EXERCISE
If you see a picture in the data below, omit it and copy the rest exactly.

== Segment start ==

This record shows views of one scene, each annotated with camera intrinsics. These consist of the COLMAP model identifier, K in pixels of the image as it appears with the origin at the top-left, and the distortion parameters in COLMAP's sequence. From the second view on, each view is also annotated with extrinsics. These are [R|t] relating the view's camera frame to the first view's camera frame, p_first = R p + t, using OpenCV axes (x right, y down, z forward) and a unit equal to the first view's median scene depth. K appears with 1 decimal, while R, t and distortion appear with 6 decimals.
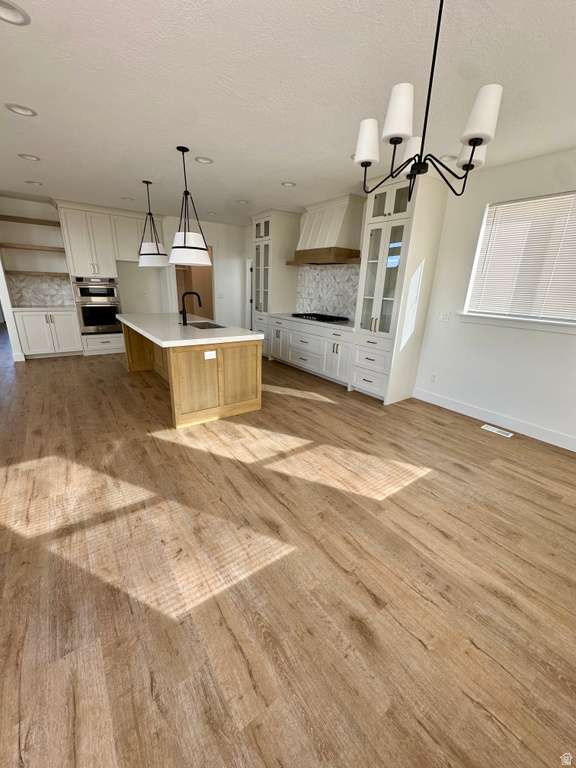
lens RADIAL K [[306.7, 0, 286.8], [0, 306.7, 385.1], [0, 0, 1]] dist [0.000068, -0.000005]
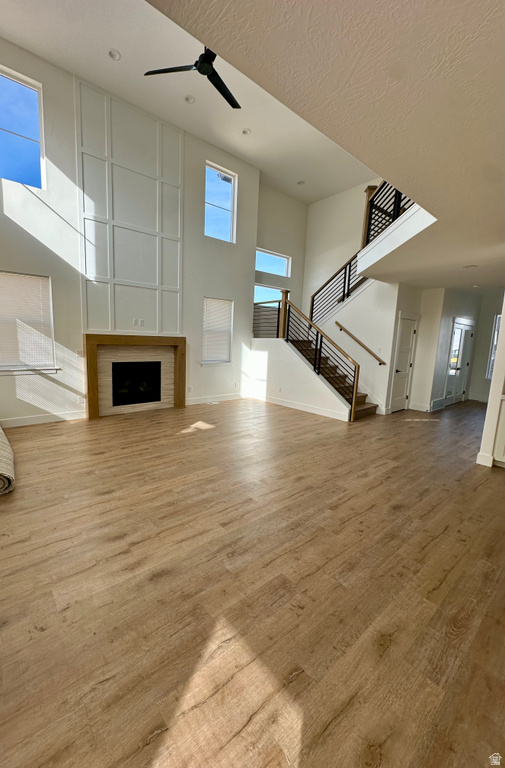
lens RADIAL K [[309.6, 0, 251.1], [0, 309.6, 382.4], [0, 0, 1]] dist [-0.001196, -0.000055]
pose [[0.063401, 0.114469, -0.991402, -0.474183], [-0.349188, 0.933152, 0.085413, -0.246071], [0.934905, 0.340770, 0.099134, 0.753462]]
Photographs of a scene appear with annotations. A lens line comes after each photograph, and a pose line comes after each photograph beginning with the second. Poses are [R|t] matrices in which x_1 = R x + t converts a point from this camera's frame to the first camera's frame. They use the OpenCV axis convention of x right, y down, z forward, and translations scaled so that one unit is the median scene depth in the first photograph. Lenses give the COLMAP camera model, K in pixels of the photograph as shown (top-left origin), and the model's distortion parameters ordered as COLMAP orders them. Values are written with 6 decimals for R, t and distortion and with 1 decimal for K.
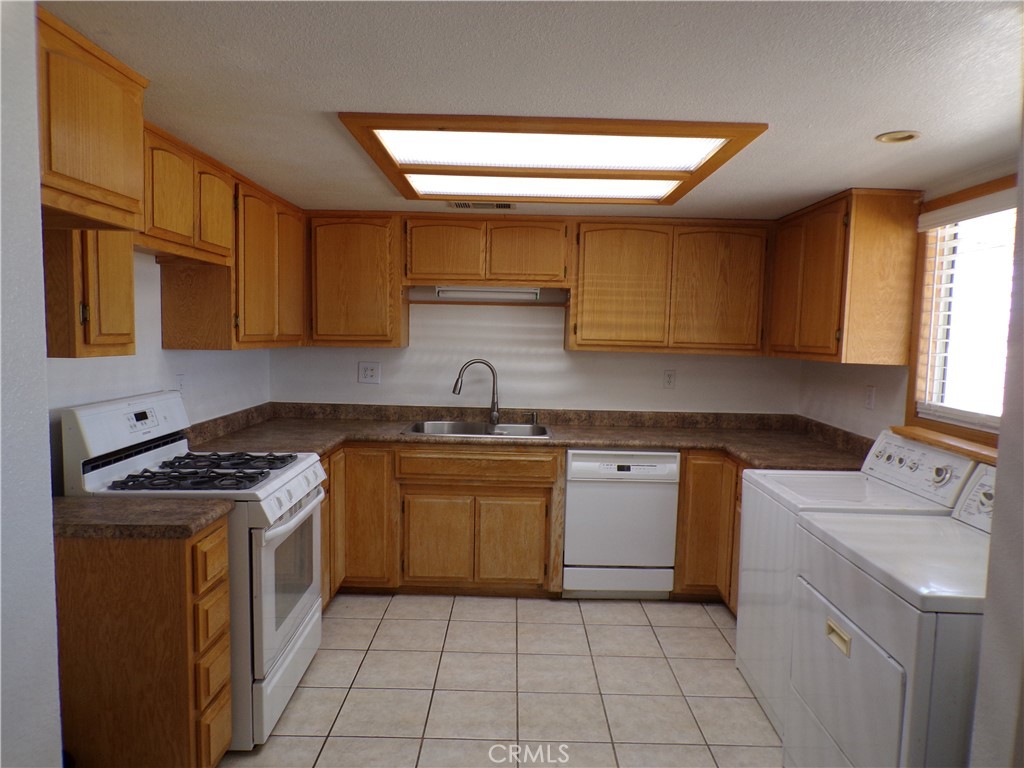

== Segment end ==

THE ANSWER
This record shows views of one scene, each annotated with camera intrinsics. These consist of the COLMAP model identifier, K in pixels of the image as it appears with the origin at the top-left, and the distortion parameters in COLMAP's sequence. From the second view on, each view is also annotated with extrinsics. These are [R|t] relating the view's camera frame to the first view's camera frame, p_first = R p + t, using OpenCV axes (x right, y down, z forward) and a unit equal to the first view's median scene depth. K appears with 1 decimal, while R, t and distortion appear with 6 decimals.
lens RADIAL K [[306.7, 0, 286.8], [0, 306.7, 385.1], [0, 0, 1]] dist [0.000068, -0.000005]
lens RADIAL K [[309.6, 0, 251.1], [0, 309.6, 382.4], [0, 0, 1]] dist [-0.001196, -0.000055]
pose [[0.063401, 0.114469, -0.991402, -0.474183], [-0.349188, 0.933152, 0.085413, -0.246071], [0.934905, 0.340770, 0.099134, 0.753462]]
Photographs of a scene appear with annotations. A lens line comes after each photograph, and a pose line comes after each photograph beginning with the second. Poses are [R|t] matrices in which x_1 = R x + t converts a point from this camera's frame to the first camera's frame. They use the OpenCV axis convention of x right, y down, z forward, and translations scaled so that one unit is the median scene depth in the first photograph. Lenses give the COLMAP camera model, K in pixels of the photograph as shown (top-left origin), and the model's distortion parameters ordered as COLMAP orders them. Values are written with 6 decimals for R, t and distortion and with 1 decimal for K.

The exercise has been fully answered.